By Sean Fisher --
In a discussion recently about the current issued M16 and M4, amidst the usual issues of maintenance and caliber size, a trooper blew my mind by remarking upon an issue that gets little to no spotlight: The grip.
The pistol grip is an integral part of the M16/m4 weapons system. Proper usage and hold can make or break your shot. Not only is accuracy an issue, but you also have to take into account fatigue and plain old fire control.

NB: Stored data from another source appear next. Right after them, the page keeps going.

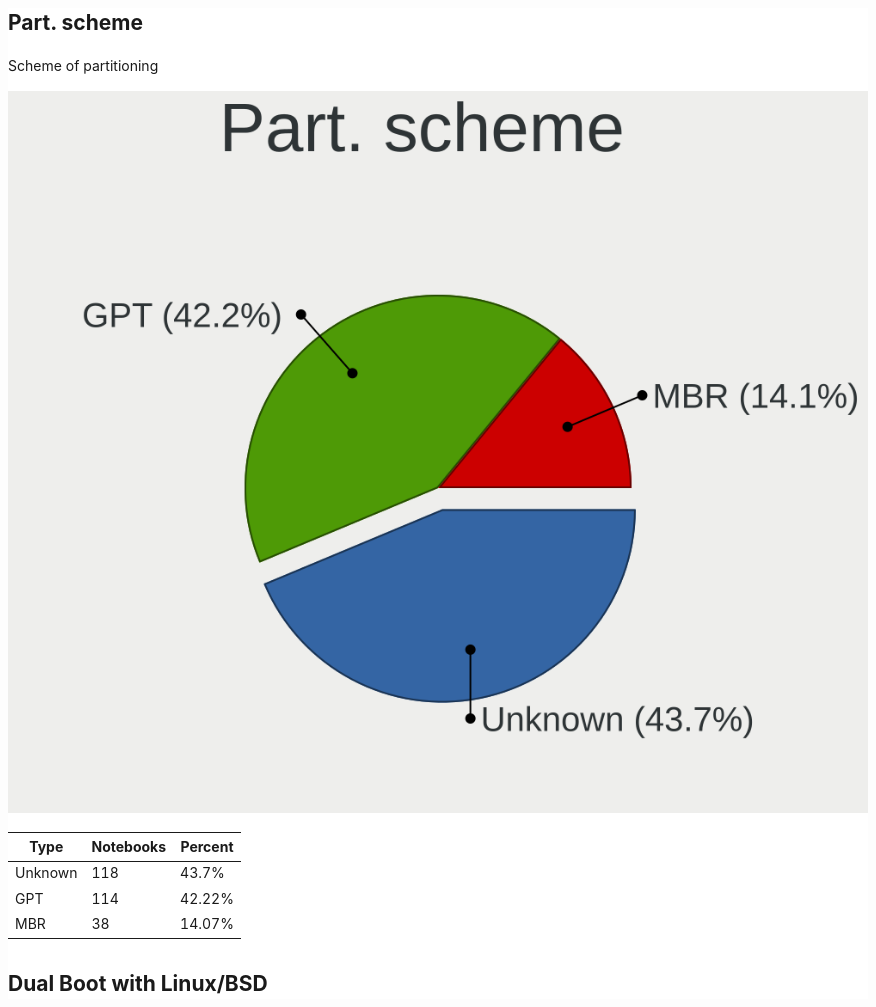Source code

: Part. scheme
------------

Scheme of partitioning

![Part. scheme](./images/pie_chart/os_part_scheme.svg)


| Type    | Notebooks | Percent |
|---------|-----------|---------|
| Unknown | 118       | 43.7%   |
| GPT     | 114       | 42.22%  |
| MBR     | 38        | 14.07%  |

Dual Boot with Linux/BSD
------------------------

The standard A2 pistol grip was originally part of the M16A2 design adopted by the Marines in the mid-80's and hasn't changed much since. Thousands of troops have carried the rifle and used this design for years and fought successfully with it.
So why change what works?
Recently the renewed interest in Ar-15s in the civilian market has created an explosion of aftermarket parts for the AR-15/M16/M4 and its variants. A lot of these parts are "Tacticool" and serve no functional purpose other than giving Mall Ninja's something to drool over. But when you separate the chaff from the wheat you find that the 15 odd years has generated new designs and improvements to the weapon system that can only come from good old American ingenuity and the free market.
Back to the matter at hand, pun totally unintentional, the A2 pistol grip may have seen its final days. Today the key word is ergonomics, something rarely heard when the m16 was first introduced.
Take the Magpul MIAD for instance.
From the website -
Interchangeable front and rear straps, as well as a range of storage core options allow the end user to adjust the grip for hand size as well as dynamic mission requirements.
- Removable and replaceable front and rear panels for a custom fit over multiple hand sizes
- Improved ergonomics and positive anti-slip texture on both sides and rear back-strap
- Removable inner core that allows for storage (3-round plug included)
- Custom storage of batteries (waterproof) or spare bolt/firing pin is available with optional cores
Having a single grip that has multiple back strap options could potentially be an improvement over the system currently in use. Or it could be an expensive logistical nightmare.
Other manufacturers (including Magpul) offer other more ergonomic pistol grip options minus the adjustable back straps.
Would the ability to create a more personal grip for each individual soldier increase accuracy, trigger control, and at the same time decrease fatigue?
Would the cost of executing a wide scale change out of troops grips, plus the questionable loss of ability to pick any weapon up and fire the same way every time be worth the Military to look into?